Дэмис Поландов: Батоно Реваз, к моему удивлению, я узнал о вашей истории из чешской газеты. Мне кажется, в Грузии должны знать вас. Как, вообще, так получилось, что ваша история неизвестна в Грузии, а известна в Чехии?

Реваз Цинцадзе: В Чехии узнали совершенно случайно. Когда меня выпустили из психиатрической больницы, я не хотел славы. Я хотел, чтобы мне дали денежную компенсацию – писал президенту, председателю парламента, всем послам, в том числе Соединенных Штатов, в ООН, три раза писал Саакашвили. Не получив результата, я плюнул на это дело и просто продолжал жить. Так бы продолжалось, наверное, до конца моей жизни, но вдруг начальник архива МВД обнаружил мое письмо. Три года он искал меня…

Дэмис Поландов: А МВД Батуми?

Реваз Цинцадзе: Нет, Тбилиси. Наконец, он узнал, что я живу там и прислал двоих своих подчиненных, которые были у меня дома, взяли еще кое-какие материалы, беседовали со мной. И отсюда все началось.

Дэмис Поландов: Давайте, мы тоже начнем сначала. Как вообще появилось это письмо? Вы написали письмо, когда произошло вторжение советских войск в Чехословакию, главе правительства Алексею Косыгину. Что вы написали ему?

Реваз Цинцадзе: Во-первых, первое письмо я написал до начала этих событий – в 1967 году. Я специально полетел в Москву и сдал письмо на Центральную почту. Не дождавшись ответа, будучи в Москве, я решил узнать, что случилось с письмом, почему нет ответа. В Совет министров меня не пустили.

Your browser doesn’t support HTML5

Гость недели

Дэмис Поландов: А что было в первом письме?

Реваз Цинцадзе: В первом письме я затронул вопросы экономики, свободы прессы, демократии, внешней политики и партийного устройства – все буквально было в этом письме.

Дэмис Поландов: А почему у вас возникли эти вопросы?

Реваз Цинцадзе: Потому что я вначале был под влиянием советской пропаганды и верил, что у нас все хорошо, а на Западе все плохо. Однако когда я постепенно углубился в жизнь, знакомился с другими предприятиями (между прочим, определенную роль сыграло то, что я слушал Радио Свободу, «Голос Америки» и Би-би-си), и когда наши говорили, что вот это все хорошо, они говорили, что это все плохо. В таком случае человек задумывается: кто действительно прав? Я любил все наше, советское – я так был воспитан, потому что антипропаганды не было, я верил этой пропаганде. Когда я убедился в обратном, мне стало очень грустно.

Дэмис Поландов: А как вы могли убедиться, что это все неправда? Неужели достаточно было послушать Радио Свободу?

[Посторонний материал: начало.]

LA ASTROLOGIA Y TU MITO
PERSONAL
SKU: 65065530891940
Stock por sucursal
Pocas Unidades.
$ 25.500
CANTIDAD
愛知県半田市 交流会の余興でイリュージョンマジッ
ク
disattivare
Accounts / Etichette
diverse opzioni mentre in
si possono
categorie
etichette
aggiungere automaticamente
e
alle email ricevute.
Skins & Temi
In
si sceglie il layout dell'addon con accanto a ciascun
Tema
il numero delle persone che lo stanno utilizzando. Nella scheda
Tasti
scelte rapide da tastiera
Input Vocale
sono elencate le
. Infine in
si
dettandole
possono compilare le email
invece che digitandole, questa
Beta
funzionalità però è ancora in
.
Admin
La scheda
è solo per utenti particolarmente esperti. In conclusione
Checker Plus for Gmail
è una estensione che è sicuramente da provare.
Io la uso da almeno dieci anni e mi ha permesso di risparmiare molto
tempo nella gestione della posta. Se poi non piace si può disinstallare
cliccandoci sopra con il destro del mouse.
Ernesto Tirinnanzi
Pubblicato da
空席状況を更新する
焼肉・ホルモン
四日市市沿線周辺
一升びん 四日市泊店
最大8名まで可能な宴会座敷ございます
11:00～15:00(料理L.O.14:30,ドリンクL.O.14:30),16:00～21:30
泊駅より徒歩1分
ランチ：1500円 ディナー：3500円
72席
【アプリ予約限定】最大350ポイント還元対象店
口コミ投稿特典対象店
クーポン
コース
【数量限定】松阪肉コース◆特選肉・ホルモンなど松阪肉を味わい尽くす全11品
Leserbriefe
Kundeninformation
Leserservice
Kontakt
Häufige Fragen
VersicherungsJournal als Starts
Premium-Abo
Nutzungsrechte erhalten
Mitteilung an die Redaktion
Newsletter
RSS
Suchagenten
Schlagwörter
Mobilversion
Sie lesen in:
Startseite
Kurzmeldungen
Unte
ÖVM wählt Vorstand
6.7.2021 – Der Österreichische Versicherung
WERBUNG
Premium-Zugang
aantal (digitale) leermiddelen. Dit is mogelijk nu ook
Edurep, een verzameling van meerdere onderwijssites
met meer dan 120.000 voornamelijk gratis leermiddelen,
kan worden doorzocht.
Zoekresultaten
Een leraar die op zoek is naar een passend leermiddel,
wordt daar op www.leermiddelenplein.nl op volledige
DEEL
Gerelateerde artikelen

Реваз Цинцадзе: Нет. Во-первых, я учился в университете, и нам во всех учебниках говорили, что социалистическая система имеет преимущества перед капитализмом, что у нас лучшая организация труда, и если есть какие-то недостатки, то мы развиваемся такими темпами, что вскоре оставим позади Соединенные Штаты и т.д. Я верил во все это, но когда начал работать на заводе, то увидел, что не годятся ни организация труда, ни снабжение, ни качество продукции – столько минусов, что можно было сойти с ума. Я думал, что такое, наверное, творится на нашем заводе, а у других – порядок. Потом, когда я посетил предприятия в Киеве, Одессе и других городах, то увидел одни и те же проблемы: снабжение нулевое, организация труда не годится, вместо необходимых 500 человек, работает тысяча, и говорили, что у нас нет безработицы. Конечно, если вместо 500 человек поставить тысячу, то это не ликвидация безработицы, а липа. Я убедился в том, что наша система не годится, когда в составе грузинской делегации поехал в ФРГ, где мы осмотрели ряд заводов, и я ахнул от удивления – какой там идеальный порядок, система работает как часы.

Дэмис Поландов: На первое письмо вам никто ничего не ответил…

Реваз Цинцадзе: На первое письмо – нет.

Дэмис Поландов: …и вы решили написать второе.

Реваз Цинцадзе: Да.

Дэмис Поландов: Что вы написали?

Реваз Цинцадзе: Примерно те же вопросы, но с дополнениями. С учетом этих двух лет, например, возник чехословацкий вопрос и другие. Но, в принципе, по объему было примерно в два раза больше, но состояло из тех же вопросов.

Дэмис Поландов: Вы написали конкретно о вторжении в Чехословакию. Какие слова вы использовали, что вы написали?

Реваз Цинцадзе: Я могу процитировать один абзац, может, не совсем точно. Я написал, что решительно протестую против варварского, дикого, ничем не обоснованного вторжения советских войск на территорию Чехословакии. Я проводил аналогию с тем, что было в Венгрии в 1956-м и что сейчас, и какая разница. В Венгрии какие-то зацепки были, там дрались венгры между собой, потом якобы Януш обратился к нам с просьбой и тому подобное. В Чехословакии же абсолютно ничего не происходило, просто нагло туда зашли.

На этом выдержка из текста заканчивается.